Jane Tolmie (PhD Harvard, DPhil Oxon, Rhodes Scholar) is a medievalist and literature and comics specialist with research interests in: performance and theatre (medieval and modern); sequential art; science fiction and fantasy; feminist, queer, and gender theory; autobiography/self-narration; and social justice. Her current research projects engage with critical disability studies and storytelling, and reproductive justice in popular culture. She supervises MA and PhD students in a range of disciplines including Gender Studies, English, Cultural Studies, and Education.

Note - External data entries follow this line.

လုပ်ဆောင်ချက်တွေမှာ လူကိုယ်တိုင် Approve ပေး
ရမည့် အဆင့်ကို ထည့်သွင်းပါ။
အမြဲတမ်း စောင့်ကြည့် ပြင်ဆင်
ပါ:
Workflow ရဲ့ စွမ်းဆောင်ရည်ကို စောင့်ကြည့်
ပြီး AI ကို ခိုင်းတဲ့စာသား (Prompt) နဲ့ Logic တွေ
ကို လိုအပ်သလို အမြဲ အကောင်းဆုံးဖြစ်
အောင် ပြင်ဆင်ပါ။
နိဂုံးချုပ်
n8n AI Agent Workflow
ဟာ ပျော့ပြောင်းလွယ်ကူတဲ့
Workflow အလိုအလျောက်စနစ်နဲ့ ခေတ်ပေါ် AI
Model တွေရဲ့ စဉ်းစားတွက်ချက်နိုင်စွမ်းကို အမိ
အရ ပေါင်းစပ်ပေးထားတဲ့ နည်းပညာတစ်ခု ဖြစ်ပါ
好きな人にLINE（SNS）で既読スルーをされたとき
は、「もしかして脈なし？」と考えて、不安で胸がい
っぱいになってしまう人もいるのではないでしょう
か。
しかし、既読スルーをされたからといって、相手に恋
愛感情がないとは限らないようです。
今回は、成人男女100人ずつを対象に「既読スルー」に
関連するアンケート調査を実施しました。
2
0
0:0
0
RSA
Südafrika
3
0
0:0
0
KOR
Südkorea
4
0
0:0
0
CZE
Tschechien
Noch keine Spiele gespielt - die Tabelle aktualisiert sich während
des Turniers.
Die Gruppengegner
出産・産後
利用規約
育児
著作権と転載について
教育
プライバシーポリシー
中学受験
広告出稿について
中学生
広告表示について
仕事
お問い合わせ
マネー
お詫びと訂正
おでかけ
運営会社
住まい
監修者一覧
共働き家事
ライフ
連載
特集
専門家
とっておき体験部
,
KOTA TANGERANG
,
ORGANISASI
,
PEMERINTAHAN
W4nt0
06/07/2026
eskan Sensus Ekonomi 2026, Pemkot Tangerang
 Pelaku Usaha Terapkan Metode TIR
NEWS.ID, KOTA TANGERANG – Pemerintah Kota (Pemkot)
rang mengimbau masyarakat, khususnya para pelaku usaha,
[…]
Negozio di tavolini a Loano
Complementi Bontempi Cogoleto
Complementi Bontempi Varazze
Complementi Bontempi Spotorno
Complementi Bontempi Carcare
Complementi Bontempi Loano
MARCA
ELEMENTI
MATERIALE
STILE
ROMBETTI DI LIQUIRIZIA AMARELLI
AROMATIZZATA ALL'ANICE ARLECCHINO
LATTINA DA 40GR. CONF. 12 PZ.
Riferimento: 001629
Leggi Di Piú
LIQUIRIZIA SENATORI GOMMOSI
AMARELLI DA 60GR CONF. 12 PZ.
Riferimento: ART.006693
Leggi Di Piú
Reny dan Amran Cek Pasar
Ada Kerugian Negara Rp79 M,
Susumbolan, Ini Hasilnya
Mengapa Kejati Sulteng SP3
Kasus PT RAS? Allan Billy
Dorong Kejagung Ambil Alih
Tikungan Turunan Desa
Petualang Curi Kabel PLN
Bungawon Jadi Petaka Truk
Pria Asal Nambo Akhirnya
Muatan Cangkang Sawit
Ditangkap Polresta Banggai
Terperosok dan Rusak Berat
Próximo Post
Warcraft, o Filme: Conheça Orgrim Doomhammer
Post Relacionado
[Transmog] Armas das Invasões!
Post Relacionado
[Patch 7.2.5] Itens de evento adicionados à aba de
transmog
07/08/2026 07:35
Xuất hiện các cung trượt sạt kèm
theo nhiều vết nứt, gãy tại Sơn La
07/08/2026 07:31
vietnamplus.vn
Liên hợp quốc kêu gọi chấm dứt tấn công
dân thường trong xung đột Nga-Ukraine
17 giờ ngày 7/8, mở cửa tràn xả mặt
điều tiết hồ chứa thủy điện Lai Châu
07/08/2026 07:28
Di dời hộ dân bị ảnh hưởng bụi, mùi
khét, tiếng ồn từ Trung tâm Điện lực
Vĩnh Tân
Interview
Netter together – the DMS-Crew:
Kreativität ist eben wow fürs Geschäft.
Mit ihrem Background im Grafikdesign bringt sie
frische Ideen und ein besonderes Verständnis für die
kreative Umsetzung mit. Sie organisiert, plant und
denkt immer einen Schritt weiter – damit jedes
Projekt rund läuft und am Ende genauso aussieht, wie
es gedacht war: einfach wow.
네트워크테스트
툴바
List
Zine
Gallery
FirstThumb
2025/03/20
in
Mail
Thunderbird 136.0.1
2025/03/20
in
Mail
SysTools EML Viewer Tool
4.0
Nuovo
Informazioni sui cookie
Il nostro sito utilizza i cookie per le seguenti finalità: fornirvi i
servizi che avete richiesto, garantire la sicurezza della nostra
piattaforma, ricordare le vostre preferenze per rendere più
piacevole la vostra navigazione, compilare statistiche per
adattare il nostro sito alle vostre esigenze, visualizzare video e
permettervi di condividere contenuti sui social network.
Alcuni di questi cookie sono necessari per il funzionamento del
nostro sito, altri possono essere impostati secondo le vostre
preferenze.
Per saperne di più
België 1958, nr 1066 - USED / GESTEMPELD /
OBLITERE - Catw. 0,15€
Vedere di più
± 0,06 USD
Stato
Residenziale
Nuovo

She is a poet, feminist activist, blogger (HuffPo), and a member of Informed Opinions. She regularly contributes interviews on topics in feminist studies and popular culture, e.g. “Do trigger warnings create a safe space for students, or coddle them?” Interview. CBC Radio The Sunday Edition. 29 November, 2015.
In connection with her work in popular culture, in this case the practice of fanvidding, she is an advocate of public and academic engagement with fandom; see appendix O of a case brought before the U.S. Copyright office at the library of Congress in 2011.
Jane is an Associate Professor in Gender Studies, cross-appointed to English and affiliated with the graduate program in Cultural Studies.
Comics and sequential art, feminism, queer theory, reproductive justice, theatre and performance, science fiction, fantasy, disability studies, art activism.